When Does An Elite School Become Elitist?

“The Denver School of the Arts has, in 16 years, grown into one of the most exclusive public schools in the Rocky Mountain region, admitting less than a third of the students who apply to get in every year. In auditions, artistic prowess trumps grades, determination, hardship and whether applicants even have a Denver address. [But] some community advocates and school-board members are concerned that the school is an oasis with a figurative moat around it; those who can afford private lessons are likelier to make the cut.”

Adjustable Pricing Looms For The Arts

You know that sick feeling you get when you find out that the guy in the airplane seat next to you paid several hundred fewer dollars for his ticket than you paid for yours? Well, increasingly, you can now get that same feeling in your local theatre or concert hall. “Sold-out houses — houses that are really sold out — seem heading toward the same extinction as hand-torn ticket stubs. For those willing to pay, in the future there will always be seats, just as there are always full-fare seats on a peak flight.”

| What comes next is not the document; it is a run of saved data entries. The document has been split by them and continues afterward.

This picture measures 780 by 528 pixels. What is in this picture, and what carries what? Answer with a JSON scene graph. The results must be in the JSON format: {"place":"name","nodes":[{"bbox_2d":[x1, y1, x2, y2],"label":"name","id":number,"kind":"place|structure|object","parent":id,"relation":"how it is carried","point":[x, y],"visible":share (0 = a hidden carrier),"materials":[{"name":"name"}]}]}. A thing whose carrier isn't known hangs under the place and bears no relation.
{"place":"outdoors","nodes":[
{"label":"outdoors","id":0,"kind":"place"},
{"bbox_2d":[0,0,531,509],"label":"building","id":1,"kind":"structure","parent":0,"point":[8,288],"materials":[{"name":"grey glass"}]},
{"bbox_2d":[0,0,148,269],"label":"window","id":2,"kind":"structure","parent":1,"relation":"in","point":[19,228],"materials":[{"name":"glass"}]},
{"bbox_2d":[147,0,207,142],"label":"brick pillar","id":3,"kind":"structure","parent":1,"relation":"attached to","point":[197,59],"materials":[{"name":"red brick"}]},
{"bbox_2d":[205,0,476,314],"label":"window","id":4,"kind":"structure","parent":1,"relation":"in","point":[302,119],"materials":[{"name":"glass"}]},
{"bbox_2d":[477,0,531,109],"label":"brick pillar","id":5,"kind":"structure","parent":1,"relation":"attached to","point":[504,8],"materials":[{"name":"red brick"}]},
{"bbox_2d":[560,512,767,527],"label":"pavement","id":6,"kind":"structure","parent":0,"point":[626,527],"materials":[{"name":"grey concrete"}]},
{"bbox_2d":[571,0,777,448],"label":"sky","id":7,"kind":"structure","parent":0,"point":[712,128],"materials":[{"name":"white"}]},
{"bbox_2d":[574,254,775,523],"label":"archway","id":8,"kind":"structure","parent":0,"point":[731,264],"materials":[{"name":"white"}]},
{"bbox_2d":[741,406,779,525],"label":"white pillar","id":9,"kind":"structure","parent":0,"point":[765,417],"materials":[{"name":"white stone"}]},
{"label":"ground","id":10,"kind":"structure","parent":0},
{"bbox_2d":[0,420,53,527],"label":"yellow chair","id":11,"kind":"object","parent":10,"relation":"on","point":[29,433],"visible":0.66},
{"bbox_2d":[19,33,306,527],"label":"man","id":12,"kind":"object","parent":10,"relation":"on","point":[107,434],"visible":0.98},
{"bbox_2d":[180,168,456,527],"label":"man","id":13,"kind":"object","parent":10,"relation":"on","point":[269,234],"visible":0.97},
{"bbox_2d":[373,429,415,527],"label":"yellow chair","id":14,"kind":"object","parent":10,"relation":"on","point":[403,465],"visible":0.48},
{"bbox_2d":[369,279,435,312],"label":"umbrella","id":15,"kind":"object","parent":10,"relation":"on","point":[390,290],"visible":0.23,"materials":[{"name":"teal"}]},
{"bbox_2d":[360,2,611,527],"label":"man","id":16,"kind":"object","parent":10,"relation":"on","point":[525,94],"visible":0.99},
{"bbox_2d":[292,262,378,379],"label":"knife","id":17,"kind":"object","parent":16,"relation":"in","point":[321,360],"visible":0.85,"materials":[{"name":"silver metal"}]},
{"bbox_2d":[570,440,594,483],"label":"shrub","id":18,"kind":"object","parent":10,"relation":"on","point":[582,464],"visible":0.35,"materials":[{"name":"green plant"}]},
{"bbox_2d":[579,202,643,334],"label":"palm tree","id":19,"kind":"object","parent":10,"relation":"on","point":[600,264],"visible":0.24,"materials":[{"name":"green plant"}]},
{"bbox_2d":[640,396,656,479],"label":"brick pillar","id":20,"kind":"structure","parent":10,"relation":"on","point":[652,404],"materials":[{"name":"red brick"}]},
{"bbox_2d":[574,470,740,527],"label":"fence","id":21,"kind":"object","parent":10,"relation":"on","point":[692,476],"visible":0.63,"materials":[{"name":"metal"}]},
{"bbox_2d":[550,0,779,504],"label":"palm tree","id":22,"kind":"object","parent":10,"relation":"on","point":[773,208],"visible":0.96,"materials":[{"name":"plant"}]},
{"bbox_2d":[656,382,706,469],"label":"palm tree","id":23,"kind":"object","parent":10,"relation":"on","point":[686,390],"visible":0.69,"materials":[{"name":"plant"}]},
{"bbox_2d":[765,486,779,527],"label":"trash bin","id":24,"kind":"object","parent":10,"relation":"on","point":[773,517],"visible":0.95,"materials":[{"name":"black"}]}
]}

Madison PAC Not As Bad Off As Feared

Rumors have been swirling for months that Madison, Wisconsin’s much-celebrated Overture Center for the Performing Arts is in serious financial trouble. But “an informal survey of the larger resident arts groups that call Overture home” indicates that the fiscal problems have been exaggerated, and that the center is in no danger of bankruptcy.

Beat Some Sense Into ‘Em

It’s an old complaint – the annoyance of trying to enjoy a play or a concert while all around you fellow patrons are talking, unwrapping crinkly candy, or forgetting to turn off their cell phones – but no one’s ever really come up with an effective way of making the clueless aware of their own thoughtlessness. One Twin Cities director “sometimes makes a pre-show announcement asking that the six audience members closest to the guy with the ringing cell phone beat the living expletive-deleted out of him until he can get there.” That might do it…

Kenyon To Run Barbican

“The City of London Corporation has announced that BBC Proms director Nicholas Kenyon, 55, is to be the next managing director of London’s Barbican Center, effective Oct. 2007. The appointment surprised commentators who had expected the center’s Artistic Director Graham Sheffield to get the job.”

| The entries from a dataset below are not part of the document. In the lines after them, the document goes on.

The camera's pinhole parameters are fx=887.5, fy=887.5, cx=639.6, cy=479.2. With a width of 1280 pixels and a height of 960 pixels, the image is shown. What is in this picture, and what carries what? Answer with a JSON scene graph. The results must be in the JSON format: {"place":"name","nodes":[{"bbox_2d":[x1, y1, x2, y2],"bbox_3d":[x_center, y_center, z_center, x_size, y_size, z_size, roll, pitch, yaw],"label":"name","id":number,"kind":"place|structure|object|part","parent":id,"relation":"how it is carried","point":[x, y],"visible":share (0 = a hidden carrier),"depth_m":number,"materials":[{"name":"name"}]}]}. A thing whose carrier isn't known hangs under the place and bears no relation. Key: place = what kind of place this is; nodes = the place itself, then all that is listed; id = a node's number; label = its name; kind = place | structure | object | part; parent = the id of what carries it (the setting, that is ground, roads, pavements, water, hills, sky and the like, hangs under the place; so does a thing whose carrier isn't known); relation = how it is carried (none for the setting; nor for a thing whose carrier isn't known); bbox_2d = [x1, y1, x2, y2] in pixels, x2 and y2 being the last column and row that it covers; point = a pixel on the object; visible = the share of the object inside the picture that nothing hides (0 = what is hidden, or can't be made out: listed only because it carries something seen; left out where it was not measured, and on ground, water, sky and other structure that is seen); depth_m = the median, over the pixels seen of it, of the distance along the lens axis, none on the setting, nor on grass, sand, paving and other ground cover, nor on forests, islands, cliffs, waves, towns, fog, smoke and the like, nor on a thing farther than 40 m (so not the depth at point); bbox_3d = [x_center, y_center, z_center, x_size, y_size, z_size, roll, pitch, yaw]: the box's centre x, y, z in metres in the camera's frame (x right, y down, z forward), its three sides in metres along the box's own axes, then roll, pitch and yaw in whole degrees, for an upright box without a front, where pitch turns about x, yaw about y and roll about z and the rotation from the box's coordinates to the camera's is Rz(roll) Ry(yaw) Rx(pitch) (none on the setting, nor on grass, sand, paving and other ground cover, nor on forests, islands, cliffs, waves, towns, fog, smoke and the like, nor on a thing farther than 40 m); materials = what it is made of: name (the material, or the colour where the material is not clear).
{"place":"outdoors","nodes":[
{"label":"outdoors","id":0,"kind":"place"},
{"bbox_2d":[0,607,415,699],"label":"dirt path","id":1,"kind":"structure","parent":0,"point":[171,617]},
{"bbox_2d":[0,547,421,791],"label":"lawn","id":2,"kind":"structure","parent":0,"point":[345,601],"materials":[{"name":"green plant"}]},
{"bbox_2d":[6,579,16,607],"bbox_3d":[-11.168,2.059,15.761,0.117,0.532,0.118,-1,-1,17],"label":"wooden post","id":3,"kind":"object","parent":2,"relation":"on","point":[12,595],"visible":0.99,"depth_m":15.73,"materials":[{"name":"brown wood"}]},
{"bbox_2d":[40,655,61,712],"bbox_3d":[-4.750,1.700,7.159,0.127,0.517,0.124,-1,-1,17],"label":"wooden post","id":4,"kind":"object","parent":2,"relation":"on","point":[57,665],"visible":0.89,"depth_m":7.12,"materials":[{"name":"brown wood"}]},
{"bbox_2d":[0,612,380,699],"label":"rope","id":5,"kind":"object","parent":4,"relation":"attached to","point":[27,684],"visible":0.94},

When Housing Becomes A Moral Issue

A proposal by the Department of Housing and Urban Development to demolish four public housing complexes in New Orleans has set off a fierce battle over issues of race, class, and equality. Nicolai Ouroussof sees a huge Washington-style mistake about to insert itself into already chaotic post-Katrina New Orleans. “In its rush to demolish the apartment complexes — and replace them with the kind of generic mixed-income suburban community so favored by Washington bureaucrats — the agency demonstrates great insensitivity to both the displaced tenants and the urban fabric of this city.”

Suing For Dollars

Despite opposition from other Missouri arts groups, the Kansas City Symphony is proceeding with a lawsuit intended to force the state to release tens of millions of dollars in funding that was originally intended for the arts, but was later diverted to other purposes by legislators. The state attorney general claims that the KCS has no legal standing in the case, but lawyers for the symphony are asking for a summary judgment upholding their complaint.

UK Arts System Reinvented (And Not For The Better)

“An entire new alphabet has wormed its way out of the corners of Whitehall bureaucracy to try to stop the arts world from doing what it really needs to do – provide wonderful art. What this new alphabet shows, this new ABC of the arts, is how far the arts world, the way we look at it, the way we run it, has been transformed yet again within five short years. It has not been transformed in its own terms; rather in the concepts by which it is judged, managed and evaluated. The creative fertility of bureaucrats has an unstoppable energy of its own.”